(Activity)
Reproduce word for word the lines of the items below, starting with the line that contains "Which series changed" and going on through the line that contains "theta_x, theta_y".
#### Records for processing
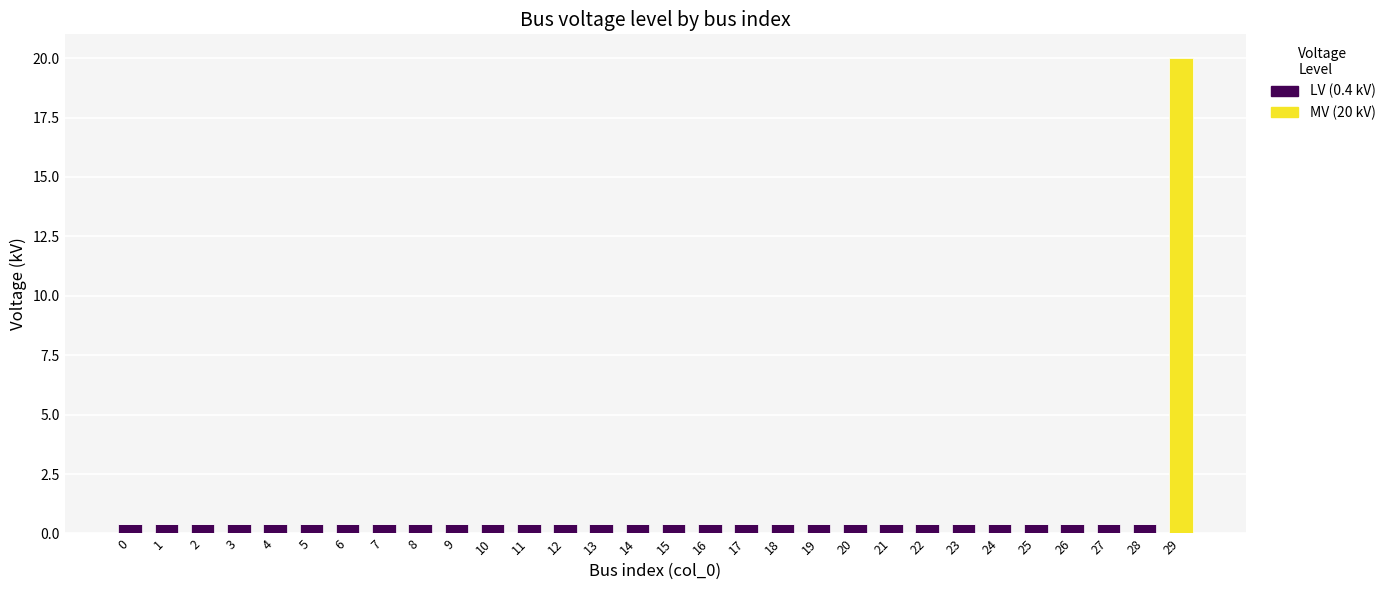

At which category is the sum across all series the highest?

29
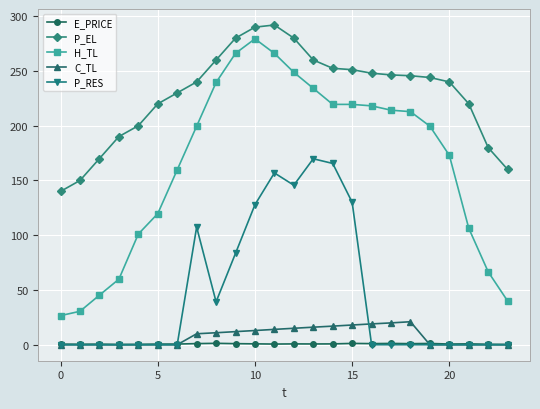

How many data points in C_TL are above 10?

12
########
#### Records for processing
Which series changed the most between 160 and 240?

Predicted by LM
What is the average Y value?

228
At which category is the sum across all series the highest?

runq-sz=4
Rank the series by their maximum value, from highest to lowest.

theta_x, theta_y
########
#### Records for processing
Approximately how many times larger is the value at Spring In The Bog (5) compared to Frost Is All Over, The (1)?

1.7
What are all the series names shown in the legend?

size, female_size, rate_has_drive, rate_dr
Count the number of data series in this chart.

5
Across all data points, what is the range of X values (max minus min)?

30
########
(Result of the exercise)
Which series changed the most between 160 and 240?

Predicted by LM
What is the average Y value?

228
At which category is the sum across all series the highest?

runq-sz=4
Rank the series by their maximum value, from highest to lowest.

theta_x, theta_y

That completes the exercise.